Справа вижу больницу. Привычный белёный фасад. За которым меня ожидает привычный осмотр. Но самое главное — порция юмора.
— Манюнь, мне пора!
— А куда ты? — интересуется Машка.
— Да в больницу, к маммологу.
Она усмехается:
— Опять сиськи мять? А Витя-то знает, чем ты там занимаешься? Кстати! Когда же ты нас познакомишь уже?
— Всему своё время, — говорю я задумчиво.
Машка знает о многом. Но только не о причине визита сюда. Она думает — это я так развлекаюсь. Про опухоль я не сказала. А то бы подруга проела всю плешь…
В кабинете меня уже ждут. Быть знакомой врача хорошо! Никаких очерёдностей, никаких ожиданий. И с порога улыбка во все тридцать два.
— Михаил Дмитриевич? — деликатно стучусь.
— Угу, — навесив на нос очки, отзывается доктор.
Прохожу. Ставлю сумочку. Молча сажусь. Медсестру он уже отпустил. Я обычно к нему прихожу, когда дело к закату. И он предварительно щупает. А после сажает за стол. И бросает игриво:
— Чайку? Или что-то покрепче?
Я с укором смотрю:
— За рулём.
И тогда получаю печеньку и чашку душистого чая. Мы какое-то время болтаем и я убегаю. А Мишка, оставшись один, достаёт коньячок.
Но сегодня Балык молчалив. Хмурит брови и пишет корявым размашистым почерком буквы.
— Светило сегодня не в духе? — говорю я, пытаясь его вдохновить. Получается!
Балыков поднимает глаза, улыбается:
— Что, так заметно?
— А то!
Он вздыхает. Да так глубоко и печально, что я сомневаюсь: а это действительно он? Балыков не грустит! Он всегда улыбается! Или всё-таки, не всегда?
— Что-то случилось? — интересуюсь я как бы между прочим.
— Ааа, — отмахнувшись, Мишка снимает очки, — Жена написала, что дочь в этом году не приедет ко мне. Якобы визиты в Россию к отцу на неё плохо влияют.
Он усмехается. А я не могу осознать. Жена? Дочь? Это он про кого?

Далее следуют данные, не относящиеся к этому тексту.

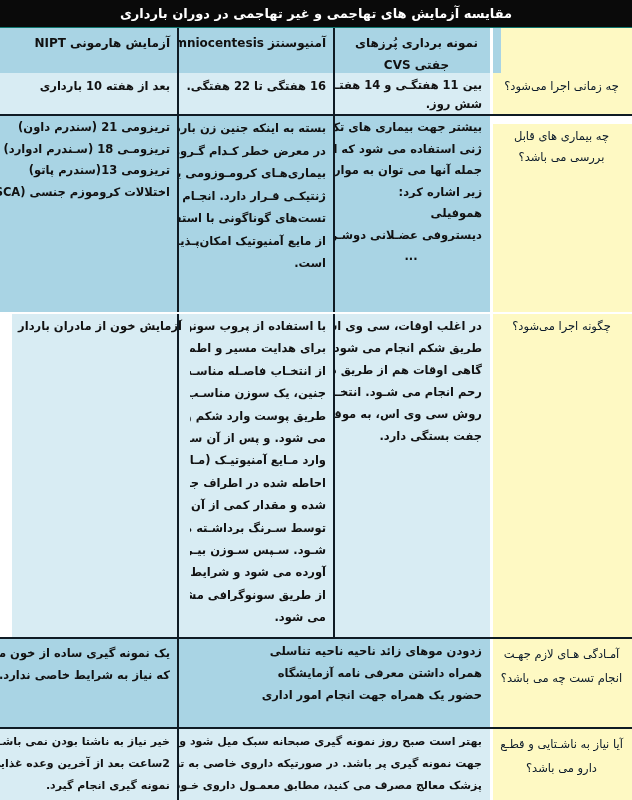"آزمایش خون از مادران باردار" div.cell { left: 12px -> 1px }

— Ты ж говорил мне, что не был женат? — пытаюсь узнать.
Миша вздыхает:
— Мало ли, что я там говорил. Брехло я, Насть! Брехло! По мне разве не видно?
Я щурюсь:
— Неа.
Он улыбается:
— Кучинская ты, Кучинская. В людях не смыслишь вообще ни фига!
— Подумаешь, — я пожимаю плечами, но тут же берусь уточнять, — Так… ты женат, значит?

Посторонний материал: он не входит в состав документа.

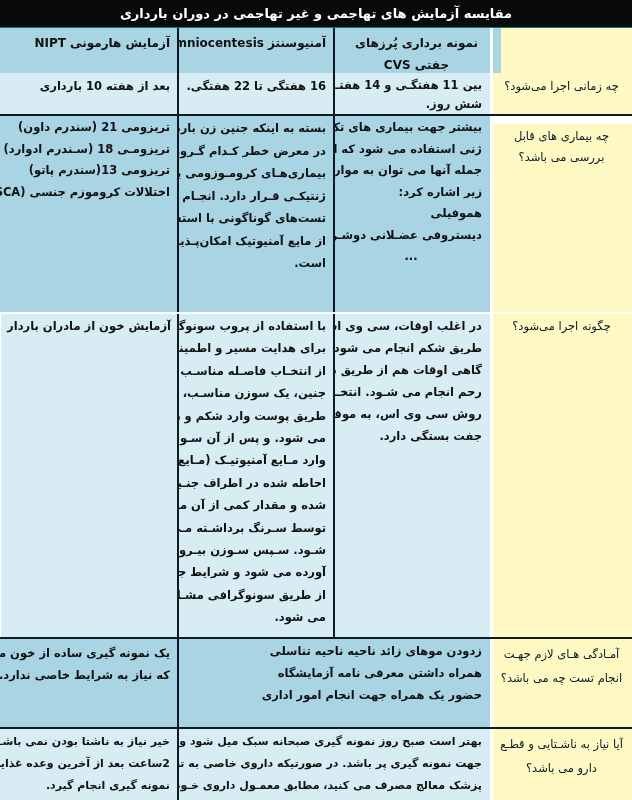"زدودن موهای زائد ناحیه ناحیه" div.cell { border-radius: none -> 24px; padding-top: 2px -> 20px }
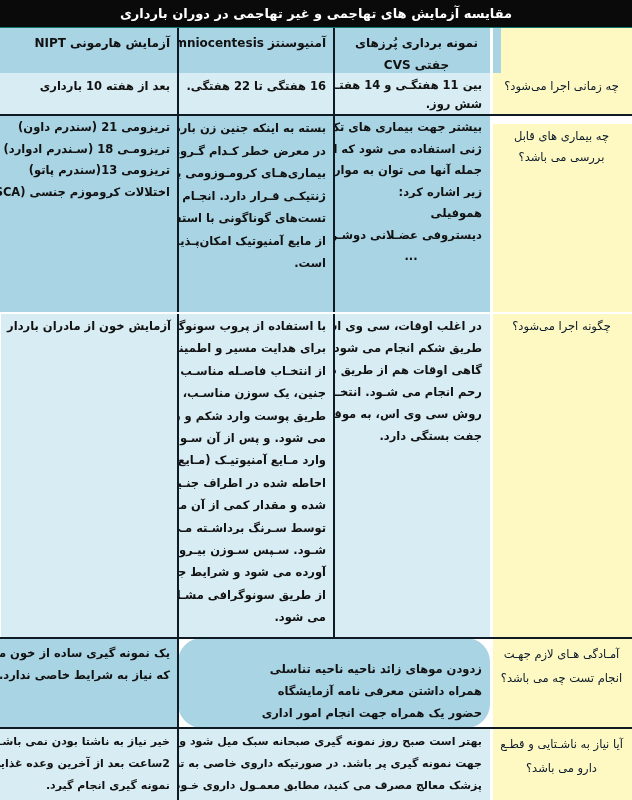"آمـادگی هـای لازم جهـت انجام" div.cell { padding-top: 4px -> 20px }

— Был, — поправляет меня Балыков, — Развёлся после семи лет брака. По её инициативе, кстати.
Я хмурюсь:
— Так что, выходит, она тебя бросила?
— Выходит, что так, — усмехается он, — Ну, мы и не жили как муж и жена. В смысле, не спали уже. Я знал, что она с кем-то крутит. Общается по интернету. Нашла мне замену, свинтила в Америку. Поминай, как звали.
— А дочка? — решаюсь спросить.
Мишка вздыхает. Болезненно так! Будто задела какую-то рану в душе.
— А что дочка? Дочку забрала с собой. У неё теперь новый отец. Эмигрант. Не чета мне.
— А что ты? Ты, между прочим, светило науки, — спешу я напомнить ему.
Но Миша кривится, и отцепляет свой бейджик. Которым гордился.
— Да какой я светлило? Фонарь с мигающей лампочкой.
— Ты себя недооцениваешь, — робко бросаю, пытаясь утешить его.